Samstag ist auch WM-Achtelfinale. Je nach dem wer spielt könnte man auch in einen Biergarten mit Leinwand gehen. 

Vielleicht wird ja auch in der FH etwas vorbereitet?

----------

## slick

siehe eigenem Thread zur FrOSCon

----------

## Sourcecode

steht in Zukunft mal wieder n Treffen an?

...würde auch teilnehmen wollen tun  :Wink: 

----------

## slick

Habe auf der FrOSCon kurz mit UTgamer gesprochen, der wäre auch wieder dabei. Was machen wir denn? Mal wieder dem Chinesen die Küche leer futtern oder Anarcho besuchen fahren?  :Wink:  Mir würde es ab 11.07. wieder passen. 

Vorschläge?

----------

## Sourcecode

...wenn das Wetter an dem Tag passt könnte man auf den Poller Wiesen sich ne runde hinsetzen, das passt doch, ansonsten  Irish pub o.ä  :Smile: 

----------

## chrib

 *slick wrote:*   

> Habe auf der FrOSCon kurz mit UTgamer gesprochen, der wäre auch wieder dabei. Was machen wir denn?

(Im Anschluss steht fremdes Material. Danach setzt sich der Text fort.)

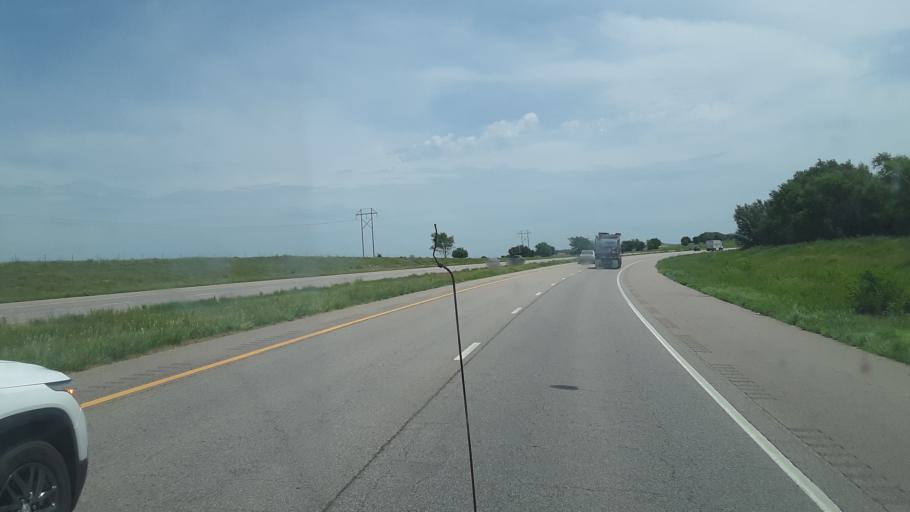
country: US
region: Kansas
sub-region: Butler County
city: Towanda
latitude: 37.8053
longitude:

Mal wieder dem Chinesen die Küche leer futtern oder Anarcho besuchen fahren?  Mir würde es ab 11.07. wieder passen. 

 

Also dem Chinamenschen die Küche leerfressen hätte was.

----------

## dertobi123

Ja, durchaus   :Cool: 

----------

## Pylon

So, ich betreibe mal ein wenig Thread-Hijacking  :Wink: 

In #gentoo.de kam die Idee auf, am 29. Juli (ein Samstag) einen Treff zu veranstalten.  Da in dem Channel eh etliche Leute aus dem C4 abhängen, die an einem Samstagabend meist nichts anderes zu tun haben, als sich bei Club-Mate und fritz-kola ihrem System zu widmen, machen wir doch einfach die Tür auf und lassen noch weitere Interessierte in den Clubraum.

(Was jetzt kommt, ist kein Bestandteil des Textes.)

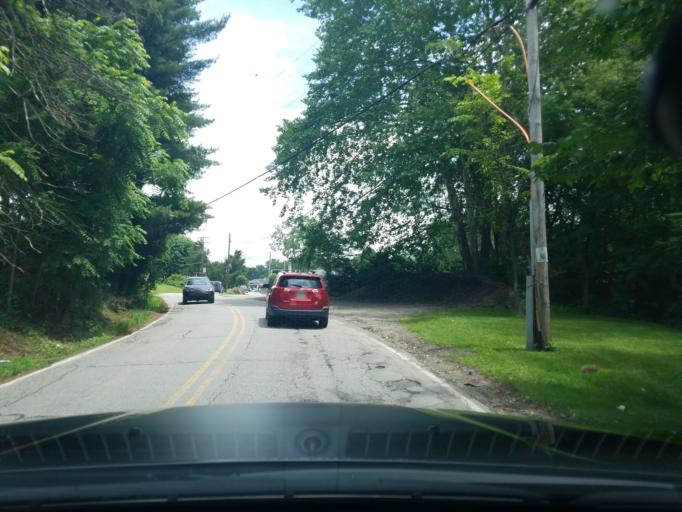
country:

Die Adresse lautet Vogelsanger Straße 286, Köln-Ehrenfeld.  Eine Anreisebeschreibung gibt's auch.

Termin: 29. Juli, ab 18 Uhr ist auf jeden Fall jemand da

Nur als Hinweis, das ist keine Kneipe, es gibt keinen Mindestverzehr, es gibt kühle Getränke zu guten Preisen, aber es gibt keine warme oder kalte Küche, aber es gibt in der näheren Umgebung italienische Teigwarenveredler.  Parkplätze sind in der Regel an der Straße vorhanden. Oh, und es gibt Strom und Internet, sodass ruhig ein Laptop mitgebracht werden darf.

So, mit wem dürfen wir rechnen, damit wir schätzen können, ob extra aufgeräumt werden muss?  :Cool: 

----------

## Sourcecode

 *Pylon wrote:*   

> 
> 
> So, mit wem dürfen wir rechnen, damit wir schätzen können, ob extra aufgeräumt werden muss? 

 

/me

----------

## dertobi123

 *Pylon wrote:*   

> So, mit wem dürfen wir rechnen, damit wir schätzen können, ob extra aufgeräumt werden muss? 

 

/me

----------

## slick

/me vielleicht, wobei ich immernoch grübel ob ich den Laptop überhaupt mitbringen würde. Weil mir ists eigentlich nichts in Grüppchen IT zu quälen, das kann ich daheim machen. Ich steh so eher auf den sozialen Charakter und Teigwarenveredler  :Wink:  Die Frage ist nur ob sowas dann ohne Laptop Sinn macht oder dann nur jeder stumm vor seinem Gerät hängt.

----------

## Sourcecode

 *slick wrote:*   

> /me vielleicht, wobei ich immernoch grübel ob ich den Laptop überhaupt mitbringen würde. Weil mir ists eigentlich nichts in Grüppchen IT zu quälen, das kann ich daheim machen. Ich steh so eher auf den sozialen Charakter und Teigwarenveredler  Die Frage ist nur ob sowas dann ohne Laptop Sinn macht oder dann nur jeder stumm vor seinem Gerät hängt.

 

...zumindest ich habe nicht vor nen PC anzuschleppen...

----------

## Massimo B.

Hm, ja würde ich doch glatt mal kommen. Aachener Semesterticket hätte ich auch noch, doch muss ich nun von Bonn aus anreisen für Geld.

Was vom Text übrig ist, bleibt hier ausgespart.